REQUIREMENT 1: Rewrite the two entries below, replacing "common name" with "vernacular name" wherever it occurs and leaving every other word unchanged. Omit the pictures from your version.

TEXT SECTION:
* begin *

Although they do not always parse them in exactly the same way, researchers have consistently identified a number of necessary characteristics for flow:

  • our skills and abilities must be up to the challenge;
  • we need a heightened sense of control;
  • we need well-defined goals and clear feedback on progress;
  • our attention must be intensely focused;
  • our awareness must be so tightly linked to what we are doing that we lose sight of ourselves;
  • whatever we are doing must feel effortless;
  • what we do, we do for its own sake—we are intrinsically motivated, and
  • our sense of time becomes distorted.

Some of these characteristics are arguably preconditions for flow while others can be thought of as the outcomes of achieving flow.5 Regardless, they are all important aspects of the flow experience and when present, they may protect us from boredom.

A key precondition for flow is a balance between what the moment demands of us and our ability to skillfully meet those demands (much like the other “Goldilocks” requirements we’ve already discussed). According to Csikszentmihalyi, flow occurs when that sweet spot is achieved—moments when we are in harmony with the situation. If we miss the mark on one side, discovering that we are not capable of meeting the demands of the task, we feel anxious. If we miss the mark on the other side, when a task is too simple for our skill set, we feel bored. Boredom pushes us to seek out bigger challenges, whereas anxiety warns us of the need to enhance our skill set. Together, these negative feelings point us toward flow.

A climb that each of us could make at the local gym, such as a 5.4, a low rating for a climb, would be facile for someone with the skill of Alex Honnold. It wouldn’t even be effective as a warm-up. He would likely skip straight to a 5.9 or 5.10 (challenging for a novice but a mere warm-up for him). If we think instead about the novice climber, a 5.9 climb may seem more of an insurmountable challenge than a warm-up. In either situation there is a clear mismatch between the individual’s skills and the demands of the task. We seek a Goldilocks zone where the match between the challenge level and our own skill set is “just right” to push our limits and lead us away from boredom and toward flow.

* end *

REQUIREMENT 2: Reproduce verbatim the portion of the passage on flow that begins with the words "Although they do" and ends with "time becomes distorted.".

(Entries from a dataset)
* begin *

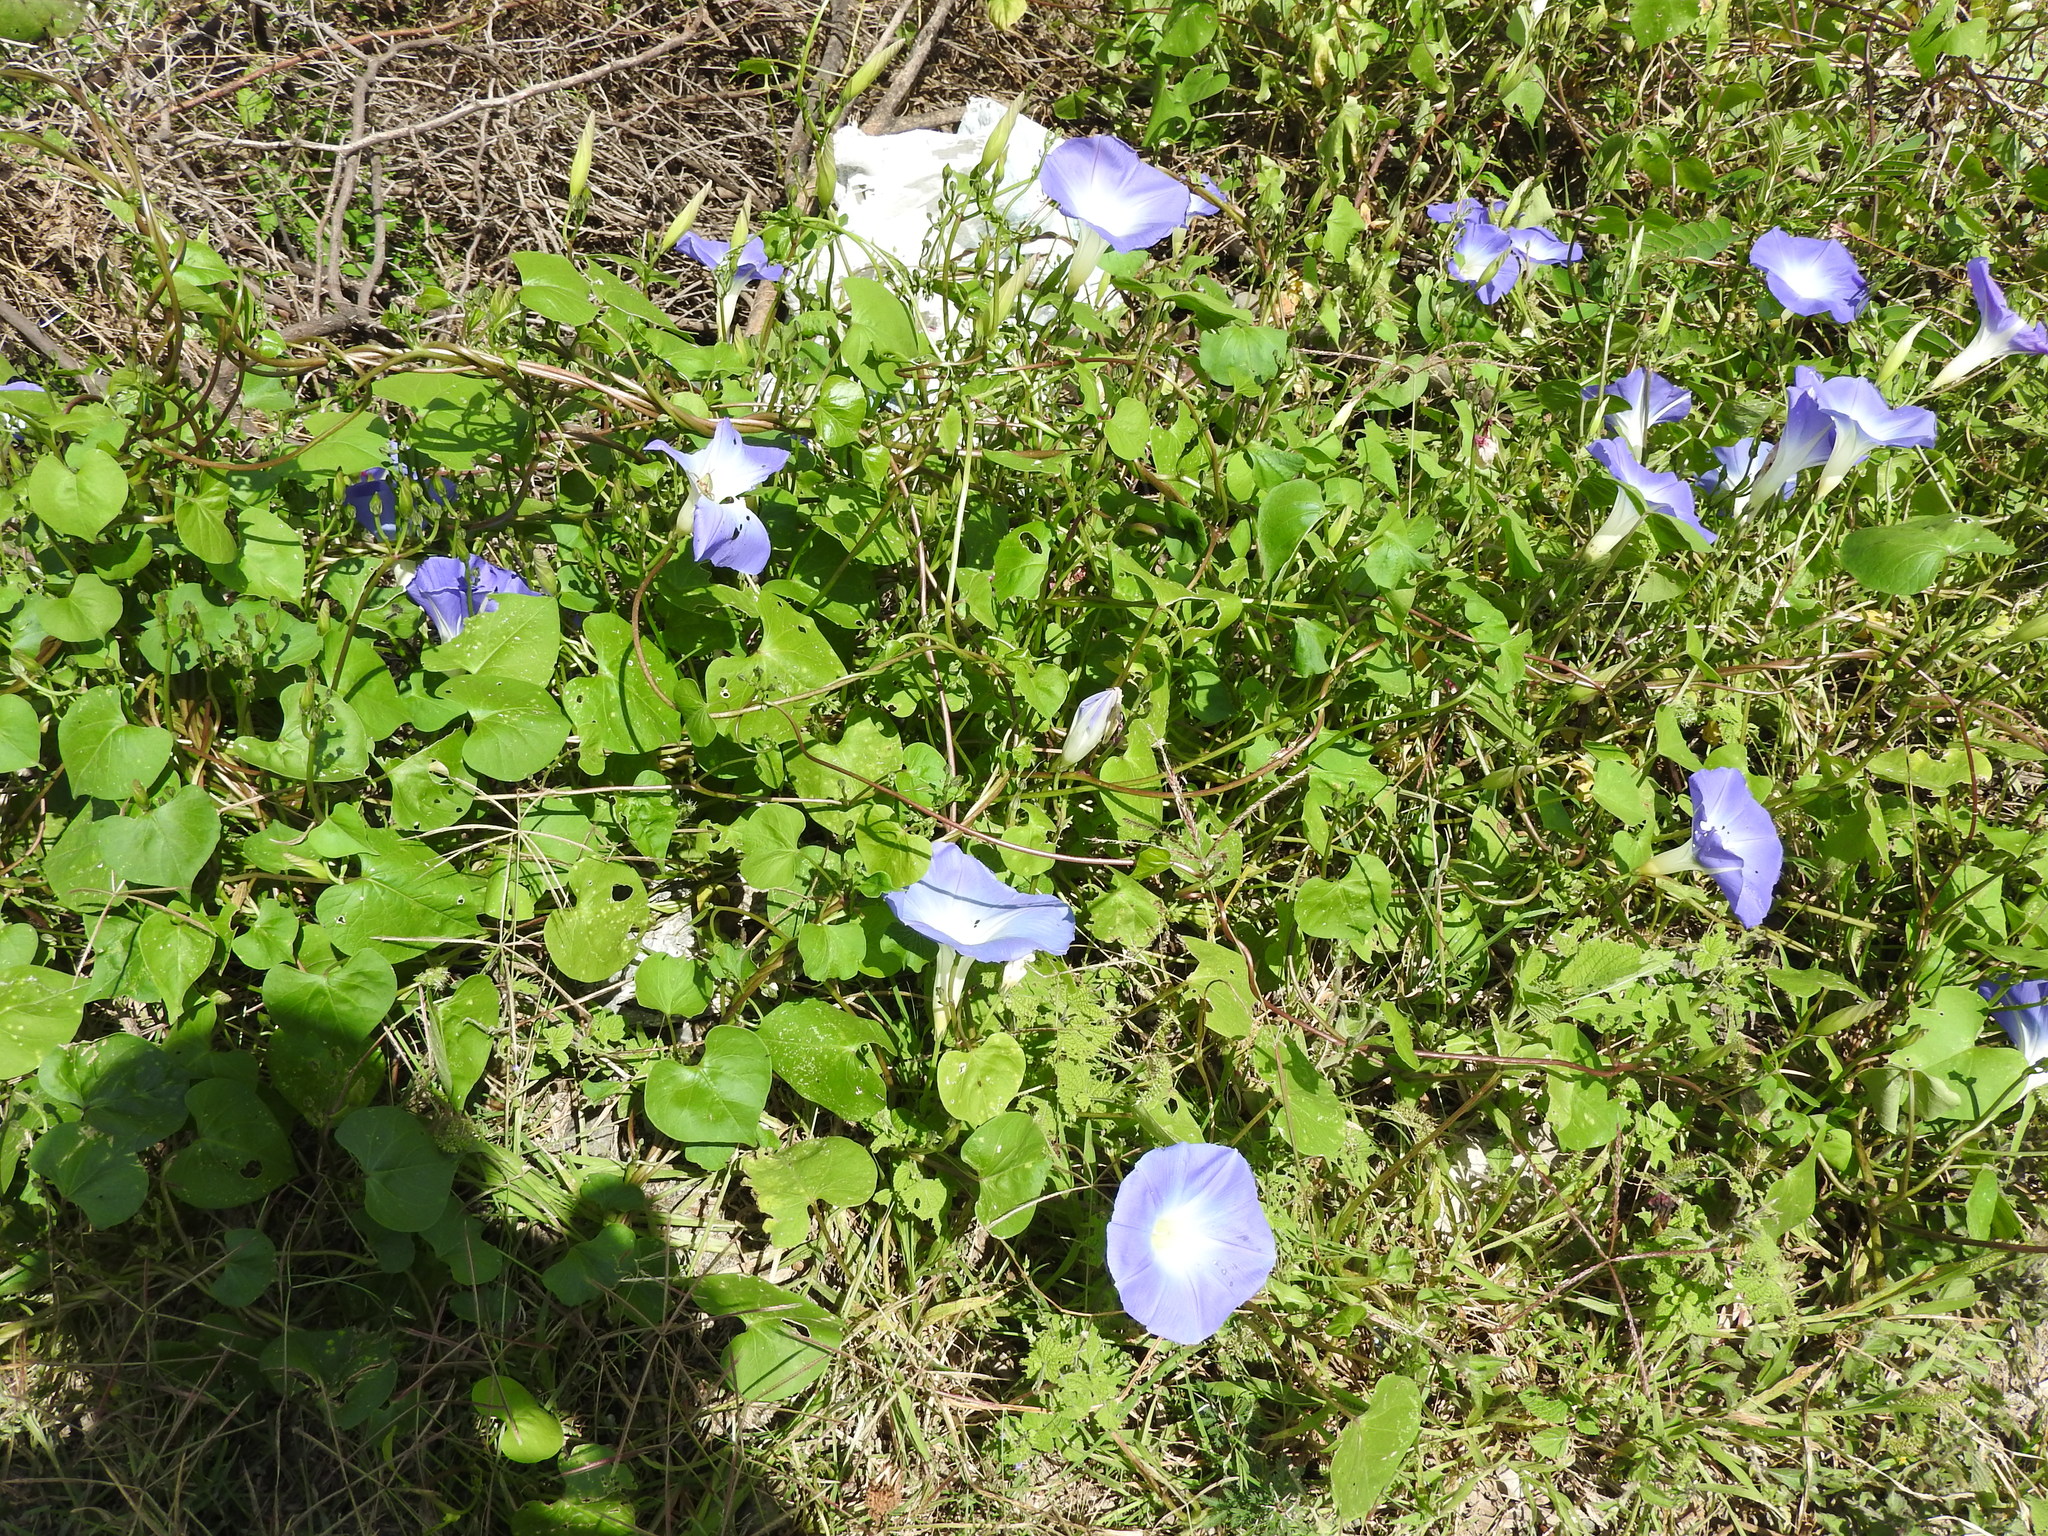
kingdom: Plantae
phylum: Tracheophyta
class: Magnoliopsida
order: Solanales
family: Convolvulaceae
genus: Ipomoea
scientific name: Ipomoea tricolor
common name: Morning-glory
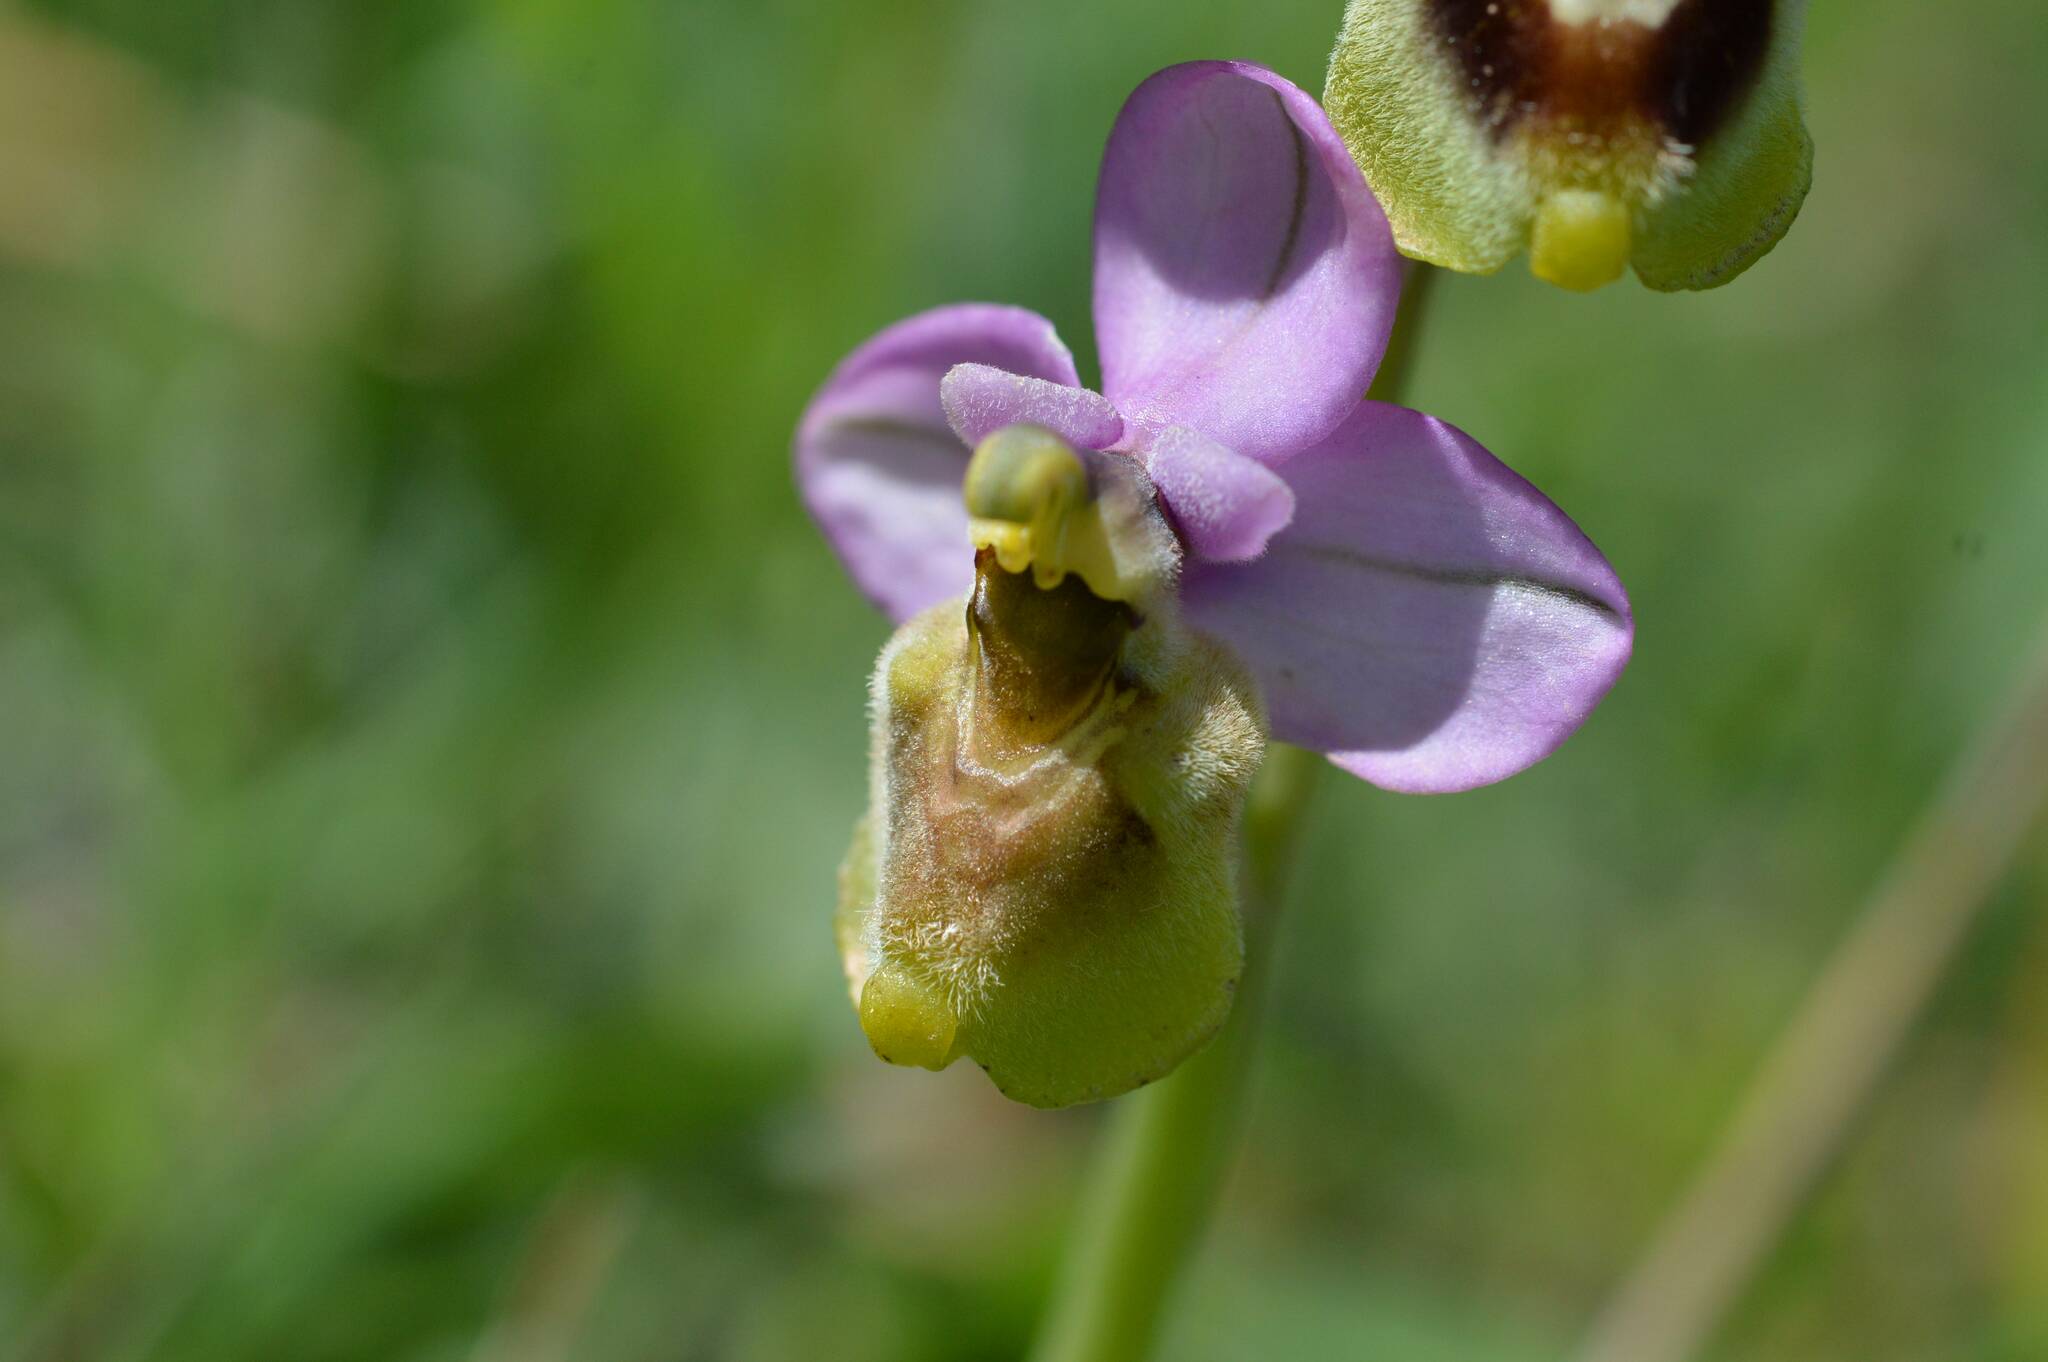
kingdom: Plantae
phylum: Tracheophyta
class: Liliopsida
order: Asparagales
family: Orchidaceae
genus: Ophrys
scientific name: Ophrys tenthredinifera
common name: Sawfly orchid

* end *

FINAL RESULT 1:
kingdom: Plantae
phylum: Tracheophyta
class: Magnoliopsida
order: Solanales
family: Convolvulaceae
genus: Ipomoea
scientific name: Ipomoea tricolor
vernacular name: Morning-glory
kingdom: Plantae
phylum: Tracheophyta
class: Liliopsida
order: Asparagales
family: Orchidaceae
genus: Ophrys
scientific name: Ophrys tenthredinifera
vernacular name: Sawfly orchid

FINAL RESULT 2:
Although they do not always parse them in exactly the same way, researchers have consistently identified a number of necessary characteristics for flow:

  • our skills and abilities must be up to the challenge;
  • we need a heightened sense of control;
  • we need well-defined goals and clear feedback on progress;
  • our attention must be intensely focused;
  • our awareness must be so tightly linked to what we are doing that we lose sight of ourselves;
  • whatever we are doing must feel effortless;
  • what we do, we do for its own sake—we are intrinsically motivated, and
  • our sense of time becomes distorted.